Google DeepMind has begun opening access to Project Genie, an experimental AI tool that turns text prompts or images into explorable game worlds. As part of a limited rollout to Google AI Ultra subscribers in the U.S., I took it for a spin—and yes, I built a marshmallow castle with a chocolate river, claymation and all. The result felt like a sneak peek at where world models are headed: dazzling, imperfect, and undeniably new.
What Project Genie Actually Builds and How It Works
Genie begins with a “world sketch.” You describe an environment and a main character, choose first- or third-person view, and let the system synthesize a scene you can navigate. Under the hood, it stitches together DeepMind’s world model Genie 3, the image generator Nano Banana Pro, and Gemini for orchestration.

The workflow is fast. Within seconds of confirming an image—either AI-created or a real photo used as a baseline—Genie produces an interactive space. You can remix others’ worlds by editing the underlying prompts, browse a curated gallery, hit a randomizer for inspiration, and export short video clips of your explorations.
I Built a Marshmallow Castle With a Chocolate River
My test was a childhood fever dream: a cloud-top castle sculpted from marshmallows, a glossy chocolate moat, trees made of candy, the whole thing rendered in claymation. Genie nailed the vibe. Puffy white spires with pastel trim, glinting chocolate water, and a playable character bouncing through the courtyard gave it the tactile, stop-motion feel I asked for.
Stylistically driven prompts—watercolors, anime, classic cartoons—tend to shine. Where Genie stumbles is photorealism. Attempts to conjure cinematic, lifelike scenes felt more like a mid-era video game than reality. And while Nano Banana Pro lets you tweak details before a world is generated, it occasionally misfires on specifics (in one case, hair color repeatedly skewed off-prompt).
Using real photos as a foundation produced mixed results. A snapshot of my office yielded a space with familiar props—wood desk, plants, gray couch—but rearranged and noticeably synthetic. A desk photo featuring a plush toy, however, came to life charmingly: Genie animated the toy as the avatar and had nearby objects subtly react as it moved past.
Genie 3’s auto-regressive design means the system “remembers” what it has produced. In practice, revisiting previously seen areas usually preserves what’s there. I only caught one continuity hiccup: returning to a desk generated a duplicate mug on a second pass.
Limits You Will Notice While Exploring Genie Worlds
Sessions are capped at 60 seconds. DeepMind says the limit reflects the heavy compute cost of auto-regressive world generation and the need to give more people time with the prototype. The feel is like a timed sandbox: enough to explore and iterate, not enough to get lost.

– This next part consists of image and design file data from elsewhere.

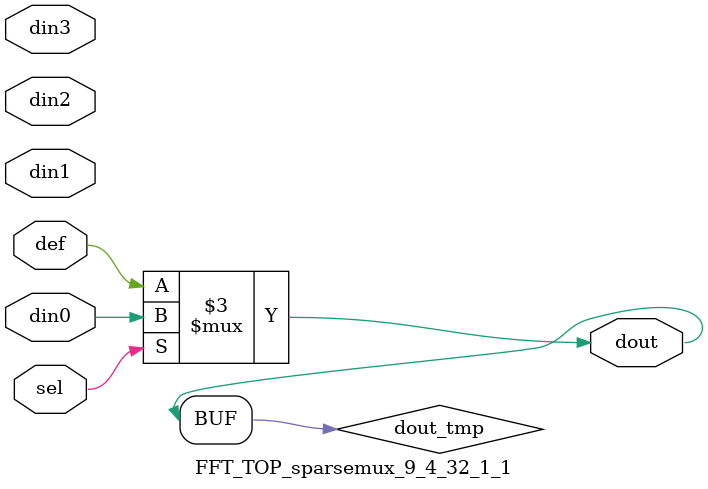
<source format=v>
`timescale 1ns / 1ps

module FFT_TOP_sparsemux_9_4_32_1_1 (din0,din1,din2,din3,def,sel,dout);

parameter din0_WIDTH = 1;

parameter din1_WIDTH = 1;

parameter din2_WIDTH = 1;

parameter din3_WIDTH = 1;

parameter def_WIDTH = 1;
parameter sel_WIDTH = 1;
parameter dout_WIDTH = 1;

parameter [sel_WIDTH-1:0] CASE0 = 1;

parameter [sel_WIDTH-1:0] CASE1 = 1;

parameter [sel_WIDTH-1:0] CASE2 = 1;

parameter [sel_WIDTH-1:0] CASE3 = 1;

parameter ID = 1;
parameter NUM_STAGE = 1;



input [din0_WIDTH-1:0] din0;

input [din1_WIDTH-1:0] din1;

input [din2_WIDTH-1:0] din2;

input [din3_WIDTH-1:0] din3;

input [def_WIDTH-1:0] def;
input [sel_WIDTH-1:0] sel;

output [dout_WIDTH-1:0] dout;



reg [dout_WIDTH-1:0] dout_tmp;


always @ (*) begin
(* parallel_case *) case (sel)
    
    CASE0 : dout_tmp = din0;
    
    CASE1 : dout_tmp = din1;
    
    CASE2 : dout_tmp = din2;
    
    CASE3 : dout_tmp = din3;
    
    default : dout_tmp = def;
endcase
end


assign dout = dout_tmp;



endmodule

</source>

Interactivity is Genie’s most exciting promise—and its most obvious constraint. Characters sometimes clip through walls. Environmental physics feel early-stage. Navigation relies on WASD plus arrow keys and spacebar; on my machine, controls occasionally lagged or sent me off course, turning a straightforward walk into a zigzag sprint.
Safety systems are strict. Attempts to generate anything suggestive or anything that might evoke major copyrighted franchises are blocked. That posture tracks with mounting legal pressure around AI training data; for example, Disney recently sent a cease-and-desist accusing certain AI models of infringing on its IP. In Genie, even innocuous prompts that hint at famous characters or trademarks are steered away.

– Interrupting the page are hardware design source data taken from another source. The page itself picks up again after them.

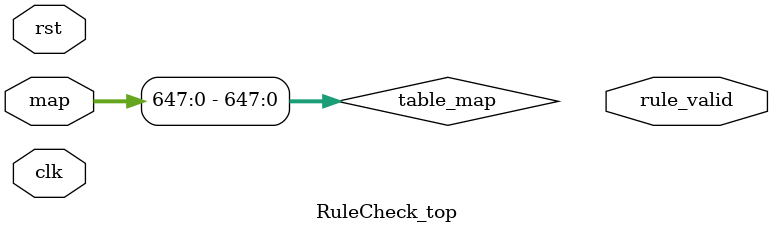
<source format=v>
module RuleCheck_top (
    input wire clk,
    input wire rst,
    input wire [8*18*6-1:0] map,

    output wire rule_valid
);

    wire [6*18*6-1:0] table_map = map[6*18*6-1:0]; // 檯面

endmodule
</source>
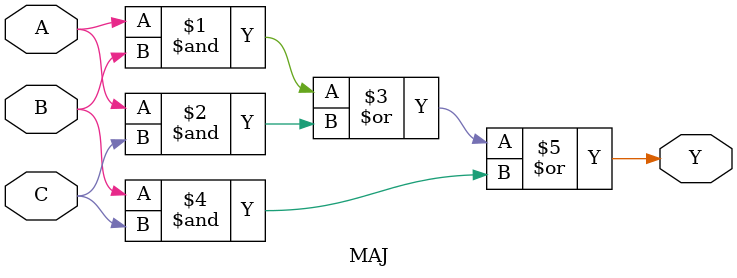
<source format=v>

module MAJ(A, B, C, Y);
input A, B, C;
output Y;
assign Y = (A & B) | (A & C) | (B & C);
endmodule


</source>
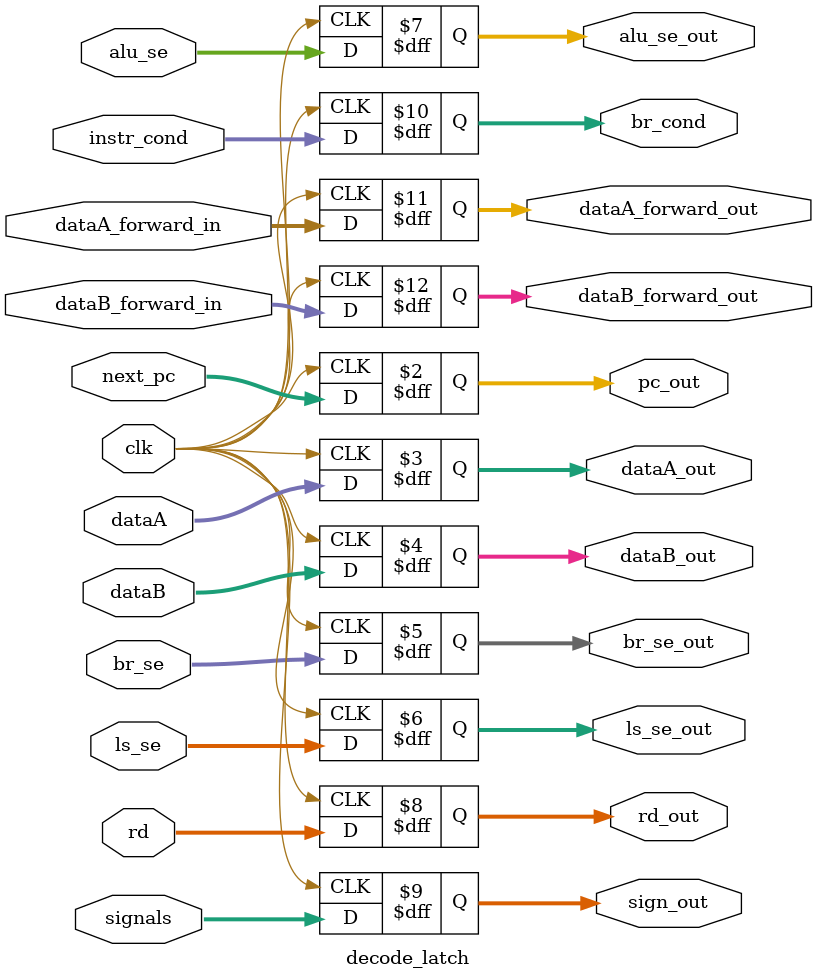
<source format=v>
`timescale 1ns / 1ps
module decode_latch(
//input control signals in the future
			input clk,
			input [31:0] next_pc,
			input [31:0] dataA, dataB,
			input [31:0] br_se,             //branch sign extended   
			input [31:0] ls_se,             //load / store sign extended
			input [31:0] alu_se,            // alu sign extended
			input [3:0]  rd,
			input [10:0] signals,
			input [3:0] instr_cond,
			input [3:0] dataA_forward_in, dataB_forward_in,
			//input [4:0]  rd, for immediate type
			output reg [31:0] pc_out,
			output reg [31:0] dataA_out, dataB_out,
			output reg [31:0] br_se_out,
			output reg [31:0] ls_se_out,
			output reg [31:0] alu_se_out,
			output reg [3:0] rd_out,
			output reg [10:0] sign_out,
			output reg [3:0] br_cond,
			output reg [3:0] dataA_forward_out, dataB_forward_out
					);
					
		always @ (posedge clk)
		begin
		pc_out <= next_pc;
		dataA_out <= dataA;
		dataB_out <= dataB;
		br_se_out <= br_se;
		ls_se_out <= ls_se;
		alu_se_out <= alu_se;
		rd_out <= rd;
		sign_out <= signals;
		br_cond <= instr_cond;
		dataA_forward_out <= dataA_forward_in;
		dataB_forward_out <= dataB_forward_in;
		end
endmodule
//still need to add control signals

</source>
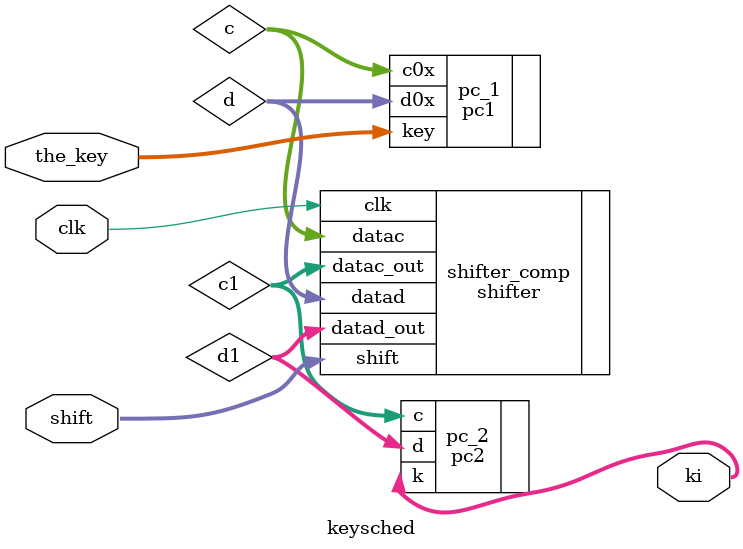
<source format=v>
module keysched(
    the_key                     ,
    shift                       ,
    clk                         ,
    ki                          
    );

input   [1:64]                          the_key                     ;
input   [1:3]                           shift                       ;
input                                   clk                         ;
output  [1:48]                          ki                          ;

wire    [1:28]                          c                           ;
wire    [1:28]                          d                           ;
wire    [1:28]                          c1                          ;
wire    [1:28]                          d1                          ;
pc1 pc_1(
    .key                                ( the_key                   ),
    .c0x                                ( c                         ),
    .d0x                                ( d                         )
    );
    
shifter shifter_comp(
    .datac                              ( c                         ),
    .datad                              ( d                         ),
    .shift                              ( shift                     ),
    .clk                                ( clk                       ),
    .datac_out                          ( c1                        ),
    .datad_out                          ( d1                        )
    );

pc2 pc_2(
    .c                                  ( c1                        ),
    .d                                  ( d1                        ),
    .k                                  ( ki                        )
    );

endmodule

</source>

Why World Models Matter Now for Generative AI Systems
World models build an internal representation of environments and use it to predict future states and plan actions. Many AI labs view them as a stepping stone to more general reasoning systems—and a pragmatic path to train embodied agents (robots) in simulation before deployment in the real world.
DeepMind’s move lands amid a broader race. World Labs, co-founded by Fei-Fei Li, recently unveiled Marble, a commercial world-model product. Runway has introduced its own world-model approach for generative video. AMI Labs, started by former Meta AI chief scientist Yann LeCun, is also prioritizing world models. Genie’s consumer-facing test bed, even in prototype form, is a bid for feedback loops—and data—that could accelerate progress.
Early Verdict on Genie After Hands-On Testing
When you stay inside stylistic lanes, Genie can be magical. The marshmallow fortress worked because claymation forgives imperfections and embraces exaggeration. Push into photorealism, and the seams show. The engine’s memory is promising, but collisions, physics, and controls need polish. The 60-second clock pressures you to iterate rather than wander, which, for now, feels like the right compromise.
DeepMind frames Genie as a research prototype, not a daily-use app. The roadmap is clear enough: longer, richer interactions; stronger physics; more precise control; better handling of real-world images. If that arrives, the tool could move from novelty to utility—useful for rapid game prototyping, education, or previsualization—and, more importantly, serve as a proving ground for the world-models approach itself.